> _TASK DIRECTIONS_
Set down every record below exactly as it stands.

BEGIN

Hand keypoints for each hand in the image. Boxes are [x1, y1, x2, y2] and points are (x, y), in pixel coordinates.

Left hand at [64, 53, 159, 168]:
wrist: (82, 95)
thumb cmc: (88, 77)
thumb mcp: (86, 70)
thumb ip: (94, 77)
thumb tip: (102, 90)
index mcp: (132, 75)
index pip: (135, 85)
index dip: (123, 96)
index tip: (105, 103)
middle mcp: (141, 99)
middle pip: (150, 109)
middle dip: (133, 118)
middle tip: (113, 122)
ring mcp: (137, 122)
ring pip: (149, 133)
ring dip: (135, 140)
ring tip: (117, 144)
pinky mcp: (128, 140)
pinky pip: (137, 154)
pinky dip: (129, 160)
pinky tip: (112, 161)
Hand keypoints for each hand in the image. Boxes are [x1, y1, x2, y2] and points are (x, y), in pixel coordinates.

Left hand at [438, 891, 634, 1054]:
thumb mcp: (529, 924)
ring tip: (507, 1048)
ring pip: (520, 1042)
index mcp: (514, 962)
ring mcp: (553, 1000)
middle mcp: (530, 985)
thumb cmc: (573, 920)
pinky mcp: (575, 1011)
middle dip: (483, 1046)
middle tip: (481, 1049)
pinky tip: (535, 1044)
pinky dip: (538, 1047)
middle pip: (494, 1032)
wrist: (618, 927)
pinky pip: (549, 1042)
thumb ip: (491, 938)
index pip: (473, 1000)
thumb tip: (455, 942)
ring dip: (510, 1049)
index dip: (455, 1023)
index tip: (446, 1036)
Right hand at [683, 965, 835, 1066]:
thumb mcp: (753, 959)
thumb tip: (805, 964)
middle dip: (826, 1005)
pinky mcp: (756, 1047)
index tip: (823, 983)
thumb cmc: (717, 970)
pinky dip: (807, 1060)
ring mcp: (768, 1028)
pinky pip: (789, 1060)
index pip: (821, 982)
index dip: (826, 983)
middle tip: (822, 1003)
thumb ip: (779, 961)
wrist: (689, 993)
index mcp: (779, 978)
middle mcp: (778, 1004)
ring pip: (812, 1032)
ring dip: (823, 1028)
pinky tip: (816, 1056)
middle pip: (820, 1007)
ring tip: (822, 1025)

END

> _REPLY TO THE TASK_
Hand keypoints for each hand in the image. Boxes are [x1, y1, x2, y2] and points are (x, y), in pixel coordinates.

Left hand at [64, 53, 159, 168]:
wrist: (82, 95)
thumb cmc: (88, 77)
thumb mcp: (86, 70)
thumb ip: (94, 77)
thumb tip: (102, 90)
index mcp: (132, 75)
index pip: (135, 85)
index dip: (123, 96)
index tip: (105, 103)
middle mcp: (141, 99)
middle pip: (150, 109)
middle dip: (133, 118)
middle tip: (113, 122)
ring mcp: (137, 122)
ring pip: (149, 133)
ring dip: (135, 140)
ring tip: (117, 144)
pinky mcp: (128, 140)
pinky pip: (137, 154)
pinky dip: (129, 160)
pinky tip: (112, 161)
Hand keypoints for each hand in the image. Boxes are [x1, y1, x2, y2] and points are (x, y), in pixel coordinates.

Left hand at [438, 891, 634, 1054]:
thumb mcp: (529, 924)
ring tip: (507, 1048)
ring pip: (520, 1042)
index mcp: (514, 962)
ring mcp: (553, 1000)
middle mcp: (530, 985)
thumb cmc: (573, 920)
pinky mcp: (575, 1011)
middle dip: (483, 1046)
middle tip: (481, 1049)
pinky tip: (535, 1044)
pinky dip: (538, 1047)
middle pip: (494, 1032)
wrist: (618, 927)
pinky pip: (549, 1042)
thumb ip: (491, 938)
index pip: (473, 1000)
thumb tip: (455, 942)
ring dip: (510, 1049)
index dip: (455, 1023)
index tip: (446, 1036)
Right hand at [683, 965, 835, 1066]:
thumb mcp: (753, 959)
thumb tip: (805, 964)
middle dip: (826, 1005)
pinky mcp: (756, 1047)
index tip: (823, 983)
thumb cmc: (717, 970)
pinky dip: (807, 1060)
ring mcp: (768, 1028)
pinky pip: (789, 1060)
index pip: (821, 982)
index dip: (826, 983)
middle tip: (822, 1003)
thumb ip: (779, 961)
wrist: (689, 993)
index mcp: (779, 978)
middle mcp: (778, 1004)
ring pip: (812, 1032)
ring dip: (823, 1028)
pinky tip: (816, 1056)
middle pip: (820, 1007)
ring tip: (822, 1025)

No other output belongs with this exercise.